- Advanced Data Protection for iCloud encrypts almost all your iCloud data.
- Apple will have no access to your photos or iCloud backups.
- Nor will it be able to recover your account if you lose your password.
Apple will finally encrypt almost all your iCloud data, including backups, which were a backdoor into iMessages and more. This is a massive step forward for privacy and security, and the FBI isn't a fan of the decision.
In the latest versions of macOS and iOS, Apple has enabled encryption for almost everything in iCloud. Previously, while highly sensitive data like your password keychain and your health data was end-to-end encrypted, other things like your Photos and iCloud backups could be accessed by Apple. That gap has now been closed, but you might not want to jump in quite yet.
“Similar to Lockdown Mode, the new Advanced Data Protection comes with trade-offs. Whether those trade-offs are worth it is a choice I’m glad Apple lets us make,” Martin Algesten, CTO of customer research company Lookback, told Lifewire via direct message.
Apple’s Advanced Data Protection for iCloud is off by default but is a huge boon to anyone who values their privacy, aka everyone. It’s available now for beta users in the US, will roll out to everyone in the US with the release of iOS 16.2 and macOS 13.1, and will come to the rest of the world in 2023.

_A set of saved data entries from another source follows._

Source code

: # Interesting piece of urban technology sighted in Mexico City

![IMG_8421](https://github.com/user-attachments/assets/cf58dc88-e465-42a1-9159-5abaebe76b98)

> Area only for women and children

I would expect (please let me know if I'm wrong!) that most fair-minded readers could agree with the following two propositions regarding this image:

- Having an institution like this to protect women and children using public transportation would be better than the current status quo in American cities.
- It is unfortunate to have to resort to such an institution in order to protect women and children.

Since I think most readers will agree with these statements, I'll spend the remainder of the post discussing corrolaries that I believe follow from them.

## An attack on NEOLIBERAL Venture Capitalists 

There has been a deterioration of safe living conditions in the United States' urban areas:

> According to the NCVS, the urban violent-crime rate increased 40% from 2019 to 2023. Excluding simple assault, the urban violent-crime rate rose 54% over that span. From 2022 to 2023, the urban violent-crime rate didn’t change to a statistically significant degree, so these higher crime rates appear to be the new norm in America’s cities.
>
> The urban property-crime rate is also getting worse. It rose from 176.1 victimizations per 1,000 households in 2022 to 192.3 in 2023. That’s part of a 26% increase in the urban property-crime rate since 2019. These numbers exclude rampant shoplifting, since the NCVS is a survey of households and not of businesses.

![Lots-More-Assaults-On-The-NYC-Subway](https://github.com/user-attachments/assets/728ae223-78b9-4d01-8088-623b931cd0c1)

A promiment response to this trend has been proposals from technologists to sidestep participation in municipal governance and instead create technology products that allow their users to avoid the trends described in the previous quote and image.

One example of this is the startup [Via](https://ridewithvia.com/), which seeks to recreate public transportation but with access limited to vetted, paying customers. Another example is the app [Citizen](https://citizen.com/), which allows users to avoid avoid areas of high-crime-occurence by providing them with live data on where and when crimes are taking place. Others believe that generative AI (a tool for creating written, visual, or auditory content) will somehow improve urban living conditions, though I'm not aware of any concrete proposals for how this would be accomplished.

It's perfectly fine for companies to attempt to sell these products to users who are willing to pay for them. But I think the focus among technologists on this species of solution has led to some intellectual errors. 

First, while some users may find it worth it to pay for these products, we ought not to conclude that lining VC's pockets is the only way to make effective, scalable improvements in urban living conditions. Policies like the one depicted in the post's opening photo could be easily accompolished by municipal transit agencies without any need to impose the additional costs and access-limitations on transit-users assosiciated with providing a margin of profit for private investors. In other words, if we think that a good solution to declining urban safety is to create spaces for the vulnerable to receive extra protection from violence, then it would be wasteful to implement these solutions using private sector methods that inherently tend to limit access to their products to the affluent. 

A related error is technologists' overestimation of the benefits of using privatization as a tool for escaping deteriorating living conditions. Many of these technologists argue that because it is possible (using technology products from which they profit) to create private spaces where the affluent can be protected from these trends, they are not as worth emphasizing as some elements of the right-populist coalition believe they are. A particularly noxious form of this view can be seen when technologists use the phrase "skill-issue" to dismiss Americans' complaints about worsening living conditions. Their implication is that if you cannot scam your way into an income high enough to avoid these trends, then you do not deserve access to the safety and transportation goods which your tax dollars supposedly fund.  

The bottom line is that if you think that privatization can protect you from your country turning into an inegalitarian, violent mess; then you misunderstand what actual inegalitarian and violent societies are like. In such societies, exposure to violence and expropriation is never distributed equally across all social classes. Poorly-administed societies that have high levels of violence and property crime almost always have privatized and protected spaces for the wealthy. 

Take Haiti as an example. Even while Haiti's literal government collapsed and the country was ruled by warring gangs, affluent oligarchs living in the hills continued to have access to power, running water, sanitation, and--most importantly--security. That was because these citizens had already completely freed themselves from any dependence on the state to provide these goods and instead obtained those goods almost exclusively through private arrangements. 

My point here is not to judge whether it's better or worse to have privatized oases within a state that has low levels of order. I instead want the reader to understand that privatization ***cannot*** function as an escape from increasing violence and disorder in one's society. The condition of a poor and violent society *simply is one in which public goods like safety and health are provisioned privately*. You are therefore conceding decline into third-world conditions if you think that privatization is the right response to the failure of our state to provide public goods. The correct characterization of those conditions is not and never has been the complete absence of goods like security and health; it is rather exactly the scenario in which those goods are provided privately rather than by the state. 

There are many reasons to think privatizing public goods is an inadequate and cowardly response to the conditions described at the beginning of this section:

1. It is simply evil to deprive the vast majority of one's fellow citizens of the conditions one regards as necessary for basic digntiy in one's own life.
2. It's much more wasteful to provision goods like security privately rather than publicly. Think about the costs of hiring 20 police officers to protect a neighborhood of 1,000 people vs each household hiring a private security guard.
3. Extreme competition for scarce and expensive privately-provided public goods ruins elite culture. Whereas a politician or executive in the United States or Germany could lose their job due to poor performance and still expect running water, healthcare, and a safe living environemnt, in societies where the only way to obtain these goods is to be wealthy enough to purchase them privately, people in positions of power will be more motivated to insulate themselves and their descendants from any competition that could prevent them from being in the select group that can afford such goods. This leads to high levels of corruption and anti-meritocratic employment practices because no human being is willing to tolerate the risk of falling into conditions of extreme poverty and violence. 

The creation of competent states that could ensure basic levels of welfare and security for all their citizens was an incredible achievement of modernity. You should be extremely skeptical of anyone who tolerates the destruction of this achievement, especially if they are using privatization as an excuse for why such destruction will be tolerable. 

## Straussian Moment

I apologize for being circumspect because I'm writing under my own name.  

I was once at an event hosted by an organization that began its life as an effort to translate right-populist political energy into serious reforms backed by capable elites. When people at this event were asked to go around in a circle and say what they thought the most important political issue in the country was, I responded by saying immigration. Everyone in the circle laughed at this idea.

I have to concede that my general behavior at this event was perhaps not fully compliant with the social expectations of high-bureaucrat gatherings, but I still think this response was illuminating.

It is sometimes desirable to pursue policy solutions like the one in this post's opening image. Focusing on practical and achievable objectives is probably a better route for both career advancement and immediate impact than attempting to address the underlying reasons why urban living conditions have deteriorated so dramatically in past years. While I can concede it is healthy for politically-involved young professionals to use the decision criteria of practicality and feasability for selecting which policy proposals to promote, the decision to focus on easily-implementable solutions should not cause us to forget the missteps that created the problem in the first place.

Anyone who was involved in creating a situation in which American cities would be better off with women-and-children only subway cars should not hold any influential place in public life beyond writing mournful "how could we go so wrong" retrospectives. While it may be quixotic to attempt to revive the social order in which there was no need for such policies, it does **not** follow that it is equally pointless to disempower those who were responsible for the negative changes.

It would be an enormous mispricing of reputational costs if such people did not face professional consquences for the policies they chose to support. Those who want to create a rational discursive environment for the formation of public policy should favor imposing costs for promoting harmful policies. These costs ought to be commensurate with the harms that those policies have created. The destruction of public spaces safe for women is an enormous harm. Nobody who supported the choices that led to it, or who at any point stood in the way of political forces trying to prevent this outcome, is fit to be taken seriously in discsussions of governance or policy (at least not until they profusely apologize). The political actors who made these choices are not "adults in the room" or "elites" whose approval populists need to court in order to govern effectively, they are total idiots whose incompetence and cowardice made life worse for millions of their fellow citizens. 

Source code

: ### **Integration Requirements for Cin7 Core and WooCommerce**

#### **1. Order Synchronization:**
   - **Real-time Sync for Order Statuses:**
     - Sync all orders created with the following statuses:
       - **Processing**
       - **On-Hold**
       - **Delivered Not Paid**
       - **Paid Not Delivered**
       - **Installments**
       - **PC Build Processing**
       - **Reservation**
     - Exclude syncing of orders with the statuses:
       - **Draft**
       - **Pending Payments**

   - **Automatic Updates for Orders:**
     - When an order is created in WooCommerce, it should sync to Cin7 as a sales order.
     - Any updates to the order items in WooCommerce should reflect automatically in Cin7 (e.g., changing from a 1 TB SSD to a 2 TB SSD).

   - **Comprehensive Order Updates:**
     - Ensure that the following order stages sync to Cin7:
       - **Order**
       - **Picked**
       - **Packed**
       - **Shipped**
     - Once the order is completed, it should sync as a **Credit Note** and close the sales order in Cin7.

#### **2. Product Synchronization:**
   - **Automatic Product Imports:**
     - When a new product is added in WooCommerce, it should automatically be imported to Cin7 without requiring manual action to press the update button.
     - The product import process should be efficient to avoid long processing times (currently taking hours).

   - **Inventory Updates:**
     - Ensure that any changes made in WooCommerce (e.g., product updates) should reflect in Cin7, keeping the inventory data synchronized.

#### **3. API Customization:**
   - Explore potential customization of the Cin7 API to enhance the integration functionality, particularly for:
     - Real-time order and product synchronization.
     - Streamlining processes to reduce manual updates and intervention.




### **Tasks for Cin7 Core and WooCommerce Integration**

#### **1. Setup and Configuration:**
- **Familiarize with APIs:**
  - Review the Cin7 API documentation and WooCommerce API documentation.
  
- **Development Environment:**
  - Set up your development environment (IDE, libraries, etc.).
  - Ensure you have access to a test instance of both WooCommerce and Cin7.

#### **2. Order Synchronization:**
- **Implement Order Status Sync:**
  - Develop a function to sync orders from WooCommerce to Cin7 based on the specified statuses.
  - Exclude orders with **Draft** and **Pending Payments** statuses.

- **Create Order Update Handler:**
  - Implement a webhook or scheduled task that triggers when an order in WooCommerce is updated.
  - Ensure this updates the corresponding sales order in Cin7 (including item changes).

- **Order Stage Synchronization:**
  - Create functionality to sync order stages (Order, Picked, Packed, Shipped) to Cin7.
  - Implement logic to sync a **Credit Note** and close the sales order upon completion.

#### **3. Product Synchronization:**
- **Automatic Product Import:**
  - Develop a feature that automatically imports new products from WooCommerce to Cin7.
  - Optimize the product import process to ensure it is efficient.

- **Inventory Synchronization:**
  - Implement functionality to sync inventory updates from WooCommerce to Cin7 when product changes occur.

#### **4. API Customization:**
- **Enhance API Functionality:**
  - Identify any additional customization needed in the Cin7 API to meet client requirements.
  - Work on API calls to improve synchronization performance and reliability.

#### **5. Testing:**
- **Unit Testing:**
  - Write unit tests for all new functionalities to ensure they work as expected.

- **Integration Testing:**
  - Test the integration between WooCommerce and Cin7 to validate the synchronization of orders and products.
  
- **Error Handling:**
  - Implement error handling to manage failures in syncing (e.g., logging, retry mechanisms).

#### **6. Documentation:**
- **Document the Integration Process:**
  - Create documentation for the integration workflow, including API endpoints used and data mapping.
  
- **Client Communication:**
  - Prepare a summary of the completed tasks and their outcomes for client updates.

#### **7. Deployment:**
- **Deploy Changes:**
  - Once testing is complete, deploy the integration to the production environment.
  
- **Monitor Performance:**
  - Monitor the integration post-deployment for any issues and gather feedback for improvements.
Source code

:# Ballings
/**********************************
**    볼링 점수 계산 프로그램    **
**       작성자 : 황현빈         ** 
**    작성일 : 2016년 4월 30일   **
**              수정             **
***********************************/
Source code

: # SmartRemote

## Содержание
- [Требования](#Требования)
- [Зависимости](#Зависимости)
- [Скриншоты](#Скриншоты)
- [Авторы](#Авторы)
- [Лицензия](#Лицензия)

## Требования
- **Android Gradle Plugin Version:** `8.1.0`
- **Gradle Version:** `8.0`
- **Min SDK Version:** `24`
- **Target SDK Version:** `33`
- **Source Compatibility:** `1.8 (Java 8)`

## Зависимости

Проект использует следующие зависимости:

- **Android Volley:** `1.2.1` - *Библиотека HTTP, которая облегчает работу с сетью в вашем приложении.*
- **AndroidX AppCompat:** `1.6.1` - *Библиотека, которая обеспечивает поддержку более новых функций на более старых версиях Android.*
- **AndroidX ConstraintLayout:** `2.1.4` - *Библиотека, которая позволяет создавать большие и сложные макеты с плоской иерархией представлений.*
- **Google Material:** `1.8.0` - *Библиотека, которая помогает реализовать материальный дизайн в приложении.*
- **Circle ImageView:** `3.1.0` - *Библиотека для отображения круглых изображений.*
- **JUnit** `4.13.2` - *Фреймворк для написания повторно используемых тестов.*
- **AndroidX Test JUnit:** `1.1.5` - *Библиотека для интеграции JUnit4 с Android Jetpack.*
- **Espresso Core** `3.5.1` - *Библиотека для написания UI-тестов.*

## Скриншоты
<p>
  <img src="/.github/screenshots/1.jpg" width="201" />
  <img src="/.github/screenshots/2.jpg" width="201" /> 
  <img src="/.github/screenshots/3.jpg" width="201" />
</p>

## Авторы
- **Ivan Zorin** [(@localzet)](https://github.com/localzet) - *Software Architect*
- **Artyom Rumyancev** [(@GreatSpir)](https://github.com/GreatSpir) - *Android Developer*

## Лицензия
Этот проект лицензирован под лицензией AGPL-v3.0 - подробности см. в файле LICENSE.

Apple is famously hot on privacy and currently encrypts all kinds of data. iMessages are end-to-end encrypted (that is, they can only be read by participants in the conversation), as are the entire contents of your iPhone, iPad, or Mac. But crucially, your iCloud backups are not encrypted. Or rather, they're "encrypted at rest," but Apple has the keys to unlock them.
This sounds worse than it is. Cloud-accessible services need to be able to decrypt your data so they can show it to you in the browser. Which brings us to the first downside of enabling Advanced Data Protection for iCloud: You no longer get access to your photos or your iCloud Drive in the browser. At least, not like you do now.
One side effect of this is that Apple can be compelled, or tricked, into giving access to those backups. And because your backups include your iMessage history, it gives law enforcement a back door into your messages.
“[Your] data is unreadable to anyone other than the user. Fears of eavesdropping, theft and government overreach disappear,” writes long-time Mac expert and writer Adam Engst on his TidBits blog. “However, the user then has the ultimate responsibility to remember and protect that key, and if something goes wrong, there is absolutely no recourse—without the key, the data is effectively gone.”
This change adds end-to-end encryption to nine new categories of data, including Photos, Notes, Reminders, Voice Memos, and more.
But before you switch it on, it's worth considering the benefits and the consequences.
Understandably, the FBI is not happy. It, and other law enforcement agencies, are accustomed to relatively free access to the private data of all law-abiding citizens on the pretext of claiming it needs access to the data of a few suspected criminals. Now, even if Apple wanted to unlock your iCloud data, it couldn’t. In physical terms, it’s like you locked your data in an unbreakable safe, and Apple is simply storing it for you.
This also means hackers cannot call up, pretending to be you, and talk an Apple support person into handing them access to your account. At the same time, if you do lose all access to your account, then you’re out of luck. Apple just cannot unlock that data.
Similar to Lockdown Mode, the new Advanced Data Protection comes with trade-offs.
This is the first consideration you need to make. Locking access to your iCloud data is a great feature, but is it worth the tradeoff? You will, for example, still be able to access your iCloud Drive via the browser but only on a device that is logged into your account, in which case you don’t need browser access.
Also, consider that all your iMessage conversations are already duplicated on the devices of the people you sent them to. If their accounts are not similarly locked down, then those messages are all still available. And if you store your photos in iCloud Photo Library, then lose access to your Mac, iPhone, and so on, and also lose your iCloud password, you lose all your photos.
This is why Advanced Data Protection for iCloud is off by default. And if you do decide to turn it on, Apple forces you to use an alternative recovery method. You’ll be prompted to either give a trusted person access to recover your account or to generate and write down a 28-character Recovery Key. You should then put that piece of paper in a safe.
Even if you lose the paper, all is not lost. As long as you have access to one of your devices, you can generate a new one anytime.
The security benefits of Advanced Data Protection for iCloud are significant, but so are the risks. As always, it’s a tradeoff, but at least now we have the choice.